The Polish Soldier-Bear at Monte Cassino: Wojtek

 

by Robert Strybel

 

All Poles and many Pol-Ams know about General Anders Second Corps that left the Inhuman Land (USSR), traveled through Persia (Iran), Iraq, Palestine and Egypt, captured the Nazi fortress at Monte Cassino, helped liberate Bologna and Ancona in Italy and finally ended up in the British Isles. But not too many in Poland and fewer yet in Polonia have ever heard about Wojtek the Bear who accompanied them along the entire route. He was even said to have supplied Polish troops with ammunition during the Battle of Monte Cassino.

 

It all began in the hills around the town of Hamadan, Persia, where Polish soldiers encountered a scrawny, famished little Persian boy holding a sack with something moving inside. He eagerly sold the little bear cub for two tins of Spam-like meat, and the Second Corps 22nd Artillery Supply Company had itself a mascot which it called Wojtek (VOY-tek).

 

The boy said the cubs mother had been shot, when he was still blind, so Wojtek probably had not ever seen another bear and was to go through life thinking he was human.

 

The soldiers stuck a rag nipple onto a vodka bottle and fed Wojtek diluted canned condensed milk. But bears grow up fast. Within a year he was the size of a St. Bernard dog, and eventually he would be six feet tall and weigh in at 550 pounds.

 

Wojtek hated to sleep alone in his crate and often bunked down in one of the soldiers tents. He loved sweets and beer and even an occasional cigarette, although by todays standards the anti-cruelty types would surely rant and rave. And he was crazy about the shower room, often pulling the cord and emptying the companys entire water supply on himself. He also enjoyed good-natured wrestling but never hurt anyone. After easily flooring a rival, he would lick his face.

 

One night soldiers heard a ghastly outcry and sprang from their bunks to find a terrified howling Wojtek who had come across an unexpected Arab trying to get close to the companys weapons. In Italy, when two soldiers had a hard time lifting an ammunition crate at Monte Cassino, Wojtek easily picked it up and carried it to where it was needed. The cartoon-style logo of a bear carrying an artillery shell henceforth became the 22nd Companys trademark.

 

Wojtek traveled with his comrades aboard the Polish troop ship Batory and ended up in Scotland. After the war, when the unit was dissolved, the question arose: what about Wojtek? He lovable bruin was too much to handle for any single family. It was finally decided to entrust him for safekeeping to the Glasgow Zoo until he could be moved to free Poland. Some of the veterans would visit Wojtek at the zoo, and he always livened up at the sound of familiar Polish speech. They threw him treats and occasionally a lit cigarette which he puffed with enjoyment. But he died there in 1963 of natural causes more than a quarter-century before Poland would throw off the Soviet yoke.

 

The logo of Wojtek the Soldier-Bear graced the sides of 22nd Artillery Supply Company vehicles.

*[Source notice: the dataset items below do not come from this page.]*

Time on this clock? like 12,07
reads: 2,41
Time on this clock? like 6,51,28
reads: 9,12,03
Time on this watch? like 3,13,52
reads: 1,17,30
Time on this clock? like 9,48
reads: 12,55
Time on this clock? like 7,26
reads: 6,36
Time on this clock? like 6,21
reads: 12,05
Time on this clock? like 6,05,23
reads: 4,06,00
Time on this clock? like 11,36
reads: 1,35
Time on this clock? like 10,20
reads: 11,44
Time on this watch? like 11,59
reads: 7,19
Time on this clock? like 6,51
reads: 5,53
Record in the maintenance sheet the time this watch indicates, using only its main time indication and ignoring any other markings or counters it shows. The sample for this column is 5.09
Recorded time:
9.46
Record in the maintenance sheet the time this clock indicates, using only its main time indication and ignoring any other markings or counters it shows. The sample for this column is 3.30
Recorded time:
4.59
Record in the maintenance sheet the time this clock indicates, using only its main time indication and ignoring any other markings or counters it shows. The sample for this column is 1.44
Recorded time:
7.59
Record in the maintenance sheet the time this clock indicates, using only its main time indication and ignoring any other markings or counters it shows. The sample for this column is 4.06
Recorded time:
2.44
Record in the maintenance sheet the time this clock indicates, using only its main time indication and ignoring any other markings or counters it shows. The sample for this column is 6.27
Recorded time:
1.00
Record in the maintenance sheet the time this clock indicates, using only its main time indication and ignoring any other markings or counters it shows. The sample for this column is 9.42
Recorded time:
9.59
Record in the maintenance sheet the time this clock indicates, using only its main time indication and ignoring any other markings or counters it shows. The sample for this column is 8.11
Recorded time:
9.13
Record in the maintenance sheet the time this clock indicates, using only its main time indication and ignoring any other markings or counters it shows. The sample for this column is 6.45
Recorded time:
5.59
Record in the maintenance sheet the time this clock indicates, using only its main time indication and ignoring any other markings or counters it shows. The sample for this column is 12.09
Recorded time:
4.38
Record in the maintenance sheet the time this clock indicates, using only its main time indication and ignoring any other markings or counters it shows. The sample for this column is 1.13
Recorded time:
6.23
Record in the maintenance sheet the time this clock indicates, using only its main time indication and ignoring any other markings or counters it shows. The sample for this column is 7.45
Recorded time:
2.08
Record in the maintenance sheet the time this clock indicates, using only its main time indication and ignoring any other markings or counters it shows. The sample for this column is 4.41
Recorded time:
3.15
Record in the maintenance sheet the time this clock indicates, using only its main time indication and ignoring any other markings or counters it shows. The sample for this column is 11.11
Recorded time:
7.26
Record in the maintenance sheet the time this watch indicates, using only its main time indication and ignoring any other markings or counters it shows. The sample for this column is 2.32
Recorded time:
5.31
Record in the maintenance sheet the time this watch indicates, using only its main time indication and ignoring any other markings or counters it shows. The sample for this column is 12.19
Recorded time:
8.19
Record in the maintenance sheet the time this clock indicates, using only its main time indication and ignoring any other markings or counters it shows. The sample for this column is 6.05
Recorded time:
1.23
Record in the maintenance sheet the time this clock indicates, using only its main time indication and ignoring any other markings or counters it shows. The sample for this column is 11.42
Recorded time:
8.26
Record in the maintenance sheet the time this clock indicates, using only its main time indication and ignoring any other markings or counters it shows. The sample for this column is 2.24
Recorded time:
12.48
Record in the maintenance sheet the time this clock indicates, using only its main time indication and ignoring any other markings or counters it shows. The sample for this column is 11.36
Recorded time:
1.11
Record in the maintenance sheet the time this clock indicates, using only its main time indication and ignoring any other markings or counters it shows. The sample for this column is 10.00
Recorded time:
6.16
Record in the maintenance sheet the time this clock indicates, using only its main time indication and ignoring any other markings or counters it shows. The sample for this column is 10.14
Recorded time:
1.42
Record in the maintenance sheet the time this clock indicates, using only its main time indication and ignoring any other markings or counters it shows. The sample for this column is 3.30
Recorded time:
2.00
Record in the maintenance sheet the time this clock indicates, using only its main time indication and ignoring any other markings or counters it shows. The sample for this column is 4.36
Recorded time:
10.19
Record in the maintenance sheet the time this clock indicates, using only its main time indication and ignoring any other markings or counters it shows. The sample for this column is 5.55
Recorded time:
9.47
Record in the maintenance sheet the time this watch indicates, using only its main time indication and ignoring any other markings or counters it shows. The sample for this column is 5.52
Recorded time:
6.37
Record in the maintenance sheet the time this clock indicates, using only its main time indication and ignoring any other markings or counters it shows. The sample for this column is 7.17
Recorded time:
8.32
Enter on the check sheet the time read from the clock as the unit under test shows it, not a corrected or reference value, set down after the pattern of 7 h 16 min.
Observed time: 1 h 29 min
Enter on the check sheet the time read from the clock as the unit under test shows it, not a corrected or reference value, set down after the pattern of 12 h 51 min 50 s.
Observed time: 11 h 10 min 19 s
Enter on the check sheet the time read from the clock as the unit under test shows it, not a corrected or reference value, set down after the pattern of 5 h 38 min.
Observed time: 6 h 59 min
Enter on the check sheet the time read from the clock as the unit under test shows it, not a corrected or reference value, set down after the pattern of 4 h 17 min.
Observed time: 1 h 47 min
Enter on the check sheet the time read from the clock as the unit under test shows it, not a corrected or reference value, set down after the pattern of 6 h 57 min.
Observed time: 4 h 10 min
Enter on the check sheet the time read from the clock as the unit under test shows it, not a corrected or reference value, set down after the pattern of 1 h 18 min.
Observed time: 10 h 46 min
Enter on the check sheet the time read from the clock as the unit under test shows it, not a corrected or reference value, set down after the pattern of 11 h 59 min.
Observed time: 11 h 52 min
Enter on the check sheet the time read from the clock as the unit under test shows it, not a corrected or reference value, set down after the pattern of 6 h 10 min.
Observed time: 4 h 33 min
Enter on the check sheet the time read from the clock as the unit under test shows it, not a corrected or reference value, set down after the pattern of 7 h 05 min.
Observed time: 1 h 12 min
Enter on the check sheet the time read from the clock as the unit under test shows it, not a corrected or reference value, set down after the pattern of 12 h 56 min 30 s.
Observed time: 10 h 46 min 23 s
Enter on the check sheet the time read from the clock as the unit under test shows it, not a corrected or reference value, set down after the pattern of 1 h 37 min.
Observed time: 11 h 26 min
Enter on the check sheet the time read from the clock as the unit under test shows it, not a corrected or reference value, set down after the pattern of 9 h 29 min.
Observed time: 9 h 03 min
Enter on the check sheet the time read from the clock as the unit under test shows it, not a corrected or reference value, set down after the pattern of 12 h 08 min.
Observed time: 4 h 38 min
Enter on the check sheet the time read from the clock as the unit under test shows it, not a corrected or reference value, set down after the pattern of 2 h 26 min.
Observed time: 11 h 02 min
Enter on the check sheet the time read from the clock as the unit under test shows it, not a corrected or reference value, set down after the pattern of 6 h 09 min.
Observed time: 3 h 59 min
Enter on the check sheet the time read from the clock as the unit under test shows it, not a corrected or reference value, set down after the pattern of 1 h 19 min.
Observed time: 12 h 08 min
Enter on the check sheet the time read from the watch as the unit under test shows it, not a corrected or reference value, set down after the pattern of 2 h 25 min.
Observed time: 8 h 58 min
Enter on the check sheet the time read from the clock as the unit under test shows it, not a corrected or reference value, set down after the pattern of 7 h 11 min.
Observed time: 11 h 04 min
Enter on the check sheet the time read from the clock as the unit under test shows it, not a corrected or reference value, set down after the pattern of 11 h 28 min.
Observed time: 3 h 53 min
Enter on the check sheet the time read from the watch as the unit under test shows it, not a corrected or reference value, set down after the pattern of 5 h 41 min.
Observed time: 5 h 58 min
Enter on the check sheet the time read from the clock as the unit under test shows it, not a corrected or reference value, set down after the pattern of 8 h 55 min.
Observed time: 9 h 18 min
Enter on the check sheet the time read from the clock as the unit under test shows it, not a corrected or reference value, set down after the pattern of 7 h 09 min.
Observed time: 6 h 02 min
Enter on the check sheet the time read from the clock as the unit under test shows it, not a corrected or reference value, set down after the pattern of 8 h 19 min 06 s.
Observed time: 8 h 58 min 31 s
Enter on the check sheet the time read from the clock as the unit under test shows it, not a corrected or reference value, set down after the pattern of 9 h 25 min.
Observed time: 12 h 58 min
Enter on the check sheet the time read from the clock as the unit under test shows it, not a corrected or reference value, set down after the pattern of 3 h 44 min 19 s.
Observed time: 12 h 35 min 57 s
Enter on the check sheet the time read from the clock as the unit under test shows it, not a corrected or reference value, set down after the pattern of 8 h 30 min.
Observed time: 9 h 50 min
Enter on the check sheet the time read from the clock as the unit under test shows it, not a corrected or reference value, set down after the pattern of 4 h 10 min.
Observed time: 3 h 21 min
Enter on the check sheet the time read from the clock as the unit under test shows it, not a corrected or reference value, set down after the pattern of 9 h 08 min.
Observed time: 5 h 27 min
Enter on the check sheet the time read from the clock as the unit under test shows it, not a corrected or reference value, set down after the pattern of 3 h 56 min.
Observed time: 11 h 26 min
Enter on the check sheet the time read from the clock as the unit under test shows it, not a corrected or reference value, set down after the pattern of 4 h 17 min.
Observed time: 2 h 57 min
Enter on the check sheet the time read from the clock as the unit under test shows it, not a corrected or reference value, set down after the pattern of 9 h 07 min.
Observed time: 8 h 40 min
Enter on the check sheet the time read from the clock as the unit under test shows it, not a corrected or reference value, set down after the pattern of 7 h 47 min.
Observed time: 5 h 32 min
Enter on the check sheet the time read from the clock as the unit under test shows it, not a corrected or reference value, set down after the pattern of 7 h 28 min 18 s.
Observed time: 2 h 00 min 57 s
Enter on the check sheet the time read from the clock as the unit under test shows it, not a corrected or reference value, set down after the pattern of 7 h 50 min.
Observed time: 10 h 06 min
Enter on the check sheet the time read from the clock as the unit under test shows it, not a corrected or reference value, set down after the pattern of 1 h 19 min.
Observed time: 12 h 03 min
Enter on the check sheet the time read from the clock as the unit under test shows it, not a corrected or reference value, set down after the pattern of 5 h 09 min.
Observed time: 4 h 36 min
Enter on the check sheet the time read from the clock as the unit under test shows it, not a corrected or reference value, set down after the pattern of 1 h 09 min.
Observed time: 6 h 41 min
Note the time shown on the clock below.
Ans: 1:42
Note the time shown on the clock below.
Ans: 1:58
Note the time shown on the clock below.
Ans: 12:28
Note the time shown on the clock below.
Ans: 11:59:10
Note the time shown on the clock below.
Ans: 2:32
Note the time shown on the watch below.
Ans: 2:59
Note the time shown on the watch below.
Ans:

There have been occasional articles about Wojtek in different countries, but his most compete story was Wojtek spod Monte Cassino written by Polish war veteran Wiesław Lasocki and published in London by the émigré Polish Veterans Association. The book was later translated into English as Soldier Bear.


When Britains Prince Charles was visiting the Imperial War Museum with his sons, a guide mentioned the Wojtek story, but he only replied: Theres no need to tell me about it. Ive already read the book to my boys.